● **Aim of the exercise**: Leaving the pictures aside, reproduce the data in full and word for word.

● **Dataset excerpt**:
···
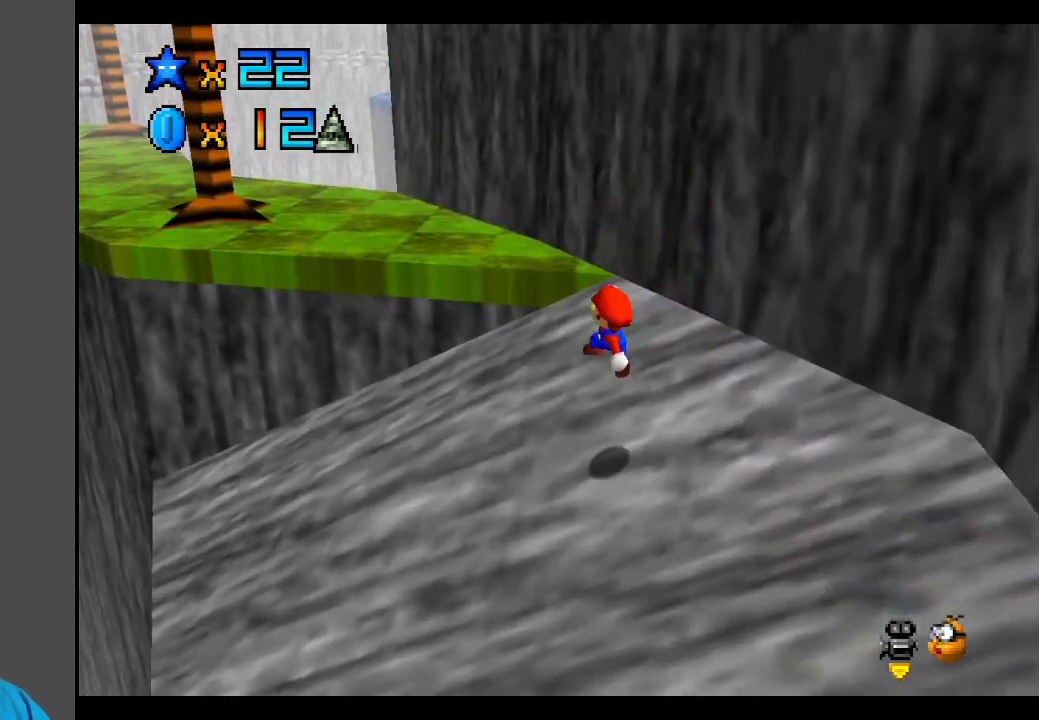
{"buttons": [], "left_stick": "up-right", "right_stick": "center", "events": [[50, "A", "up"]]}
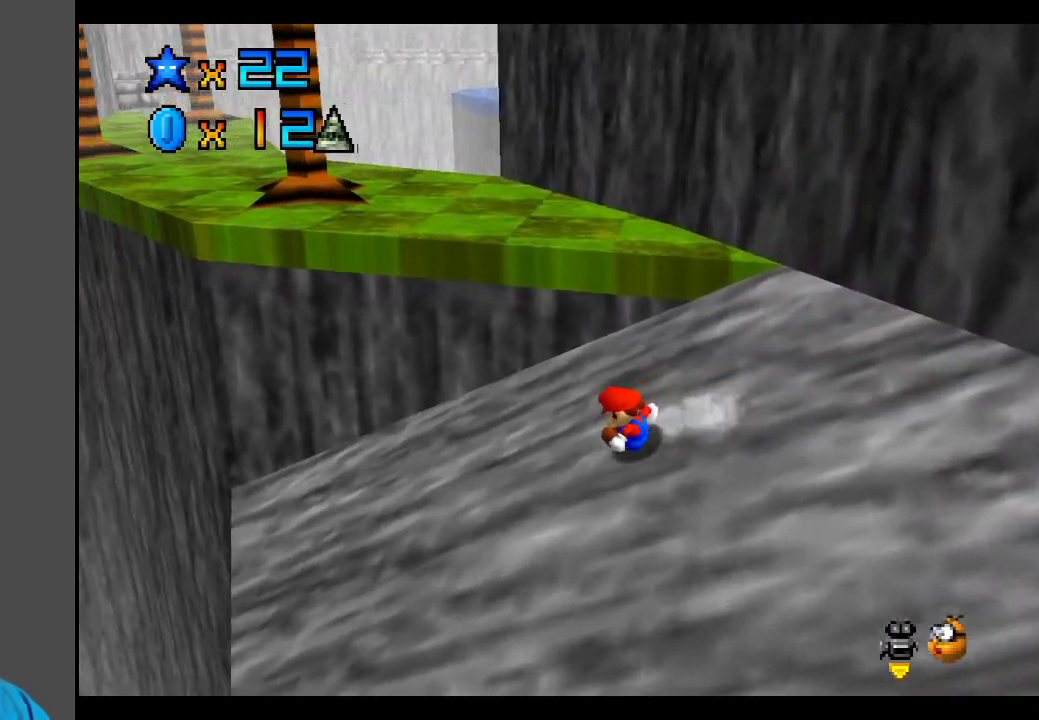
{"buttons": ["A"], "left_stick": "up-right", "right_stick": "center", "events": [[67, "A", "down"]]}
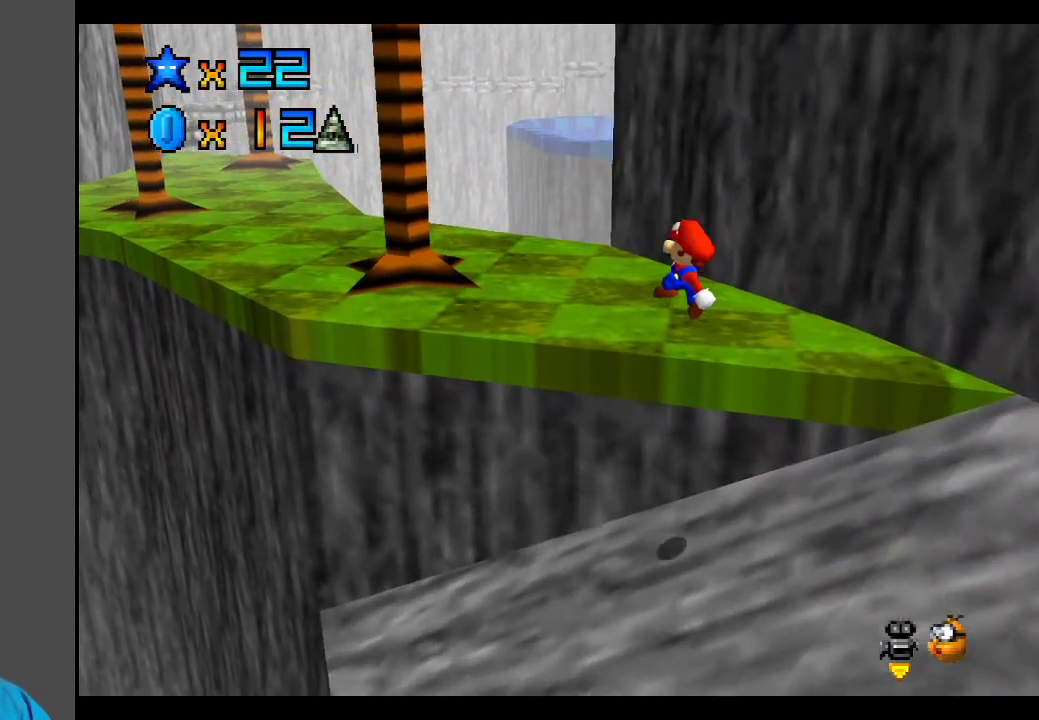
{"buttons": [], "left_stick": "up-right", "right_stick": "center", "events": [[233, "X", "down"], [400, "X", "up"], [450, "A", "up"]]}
···
● **Output**:
{"buttons": [], "left_stick": "up-right", "right_stick": "center", "events": [[50, "A", "up"]]}
{"buttons": ["A"], "left_stick": "up-right", "right_stick": "center", "events": [[67, "A", "down"]]}
{"buttons": [], "left_stick": "up-right", "right_stick": "center", "events": [[233, "X", "down"], [400, "X", "up"], [450, "A", "up"]]}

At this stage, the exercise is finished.